Qui le convinzioni di efficacia modulano lo stress e l’ansia attraverso il loro
impatto sul comportamento concreto di gestione.
Quanto più forte è il senso di efficacia, tanto più le persone sono vigorose
nell’affrontare situazioni problematiche stressanti e tanto maggiore è il loro
successo nel modificarle.
Un basso senso di efficacia nelle proprie capacità di esercitare un controllo
sulle situazioni problematiche alimenta, oltre all’ansia, anche la depressione
in vari modi.
Una strada che conduce alla depressione è quella delle aspirazioni frustrate.
Le persone che si sentono valide solo se raggiungono determinati standard
autoimposti, che sanno di non poter raggiungere, si spianano la strada a un
episodio di depressione.
Una seconda via che conduce alla depressione è un basso senso di efficacia
sul piano delle relazioni sociali. Il sostegno sociale riduce la vulnerabilità allo
stress, alla depressione e alla malattia fisica. Il sostegno sociale non è
un’entità che si sviluppi da sé, le persone devono impegnarsi per trovare o
crearsi delle relazioni capaci di fornire loro sostegno. Ciò richiede un forte
senso di Autoefficacia in campo sociale.
3. I PROCESSI AFFETTIVI
La terza via che conduce alla depressione passa attraverso
l’incapacità di controllare il pensiero. Gran parte della depressione
umana è generata cognitivamente mediante ruminazioni mentali
dall’effetto demoralizzante.
Un basso senso di Autoefficacia nel controllo della ruminazione
mentale contribuisce alla comparsa, alla durata e alla recidività degli
episodi di depressione.
Quanto più debole è l’efficacia percepita nell’interrompere le
ruminazioni mentali, tanto maggiore risulta la depressione.

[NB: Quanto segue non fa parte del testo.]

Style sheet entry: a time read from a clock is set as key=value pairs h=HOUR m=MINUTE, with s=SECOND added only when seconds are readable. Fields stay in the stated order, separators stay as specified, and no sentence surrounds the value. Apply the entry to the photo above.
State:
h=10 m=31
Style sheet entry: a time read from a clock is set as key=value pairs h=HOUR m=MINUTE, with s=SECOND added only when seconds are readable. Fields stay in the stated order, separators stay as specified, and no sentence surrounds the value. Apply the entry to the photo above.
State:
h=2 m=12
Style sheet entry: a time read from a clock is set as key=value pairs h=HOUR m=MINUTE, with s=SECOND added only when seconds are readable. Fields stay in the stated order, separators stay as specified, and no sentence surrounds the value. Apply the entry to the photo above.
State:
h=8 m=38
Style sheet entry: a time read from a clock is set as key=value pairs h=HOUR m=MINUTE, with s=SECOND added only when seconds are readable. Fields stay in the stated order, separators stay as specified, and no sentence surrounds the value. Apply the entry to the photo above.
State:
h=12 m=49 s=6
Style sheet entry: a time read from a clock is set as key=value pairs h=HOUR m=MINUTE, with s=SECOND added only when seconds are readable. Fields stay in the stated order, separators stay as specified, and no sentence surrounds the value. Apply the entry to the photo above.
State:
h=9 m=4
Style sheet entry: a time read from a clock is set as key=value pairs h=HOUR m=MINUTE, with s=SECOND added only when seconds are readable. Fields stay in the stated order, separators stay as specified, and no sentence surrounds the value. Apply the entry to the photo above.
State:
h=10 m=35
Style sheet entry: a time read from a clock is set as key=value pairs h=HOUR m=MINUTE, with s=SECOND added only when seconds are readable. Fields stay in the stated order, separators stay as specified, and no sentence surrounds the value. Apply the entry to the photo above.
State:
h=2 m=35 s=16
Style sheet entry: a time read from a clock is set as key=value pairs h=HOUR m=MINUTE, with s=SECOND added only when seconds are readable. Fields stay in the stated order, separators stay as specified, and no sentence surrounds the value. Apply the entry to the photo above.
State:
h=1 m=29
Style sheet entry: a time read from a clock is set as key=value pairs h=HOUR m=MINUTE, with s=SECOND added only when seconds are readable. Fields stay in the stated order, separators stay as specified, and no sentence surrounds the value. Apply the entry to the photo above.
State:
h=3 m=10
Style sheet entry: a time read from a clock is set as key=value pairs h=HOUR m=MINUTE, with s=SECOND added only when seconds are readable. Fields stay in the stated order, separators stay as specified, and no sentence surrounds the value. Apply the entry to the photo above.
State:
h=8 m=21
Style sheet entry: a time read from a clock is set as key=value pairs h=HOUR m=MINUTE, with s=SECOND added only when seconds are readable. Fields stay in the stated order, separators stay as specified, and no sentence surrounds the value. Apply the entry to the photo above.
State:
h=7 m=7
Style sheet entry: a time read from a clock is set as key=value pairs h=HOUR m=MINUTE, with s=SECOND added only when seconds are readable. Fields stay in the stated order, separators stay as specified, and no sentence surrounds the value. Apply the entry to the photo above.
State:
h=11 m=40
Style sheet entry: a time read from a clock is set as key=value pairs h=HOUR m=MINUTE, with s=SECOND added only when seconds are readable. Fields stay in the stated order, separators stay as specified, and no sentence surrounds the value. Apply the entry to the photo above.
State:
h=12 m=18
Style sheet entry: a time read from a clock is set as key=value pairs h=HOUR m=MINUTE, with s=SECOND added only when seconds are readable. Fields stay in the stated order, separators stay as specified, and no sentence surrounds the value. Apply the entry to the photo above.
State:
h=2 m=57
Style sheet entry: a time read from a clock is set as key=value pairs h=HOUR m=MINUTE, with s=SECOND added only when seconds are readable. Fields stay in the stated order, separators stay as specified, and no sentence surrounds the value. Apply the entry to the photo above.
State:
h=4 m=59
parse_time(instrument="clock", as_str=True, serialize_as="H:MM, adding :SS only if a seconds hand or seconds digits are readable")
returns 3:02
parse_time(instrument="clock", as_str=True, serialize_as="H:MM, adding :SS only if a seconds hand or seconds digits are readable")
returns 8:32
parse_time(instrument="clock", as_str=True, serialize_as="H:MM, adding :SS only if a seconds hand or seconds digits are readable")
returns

L’umore e l’Autoefficacia si influenzano reciprocamente in modo
bidirezionale: un basso senso di Autoefficacia circa la capacità di
procurarsi ciò che nella vita conduce alla soddisfazione di sé e alla
sensazione di valore personale dà luogo alla depressione, e l’umore
depresso, a sua volta, diminuisce la fiducia nella propria efficacia
personale, in un circolo vizioso che porta a una demoralizzazione
sempre maggiore.
4. I PROCESSI DI SCELTA
Le convinzioni di efficacia personale possono modellare il corso che
la vita assume anche determinando il genere di attività che si
intraprendono e i contesti ambientali a cui si sceglie di accedere.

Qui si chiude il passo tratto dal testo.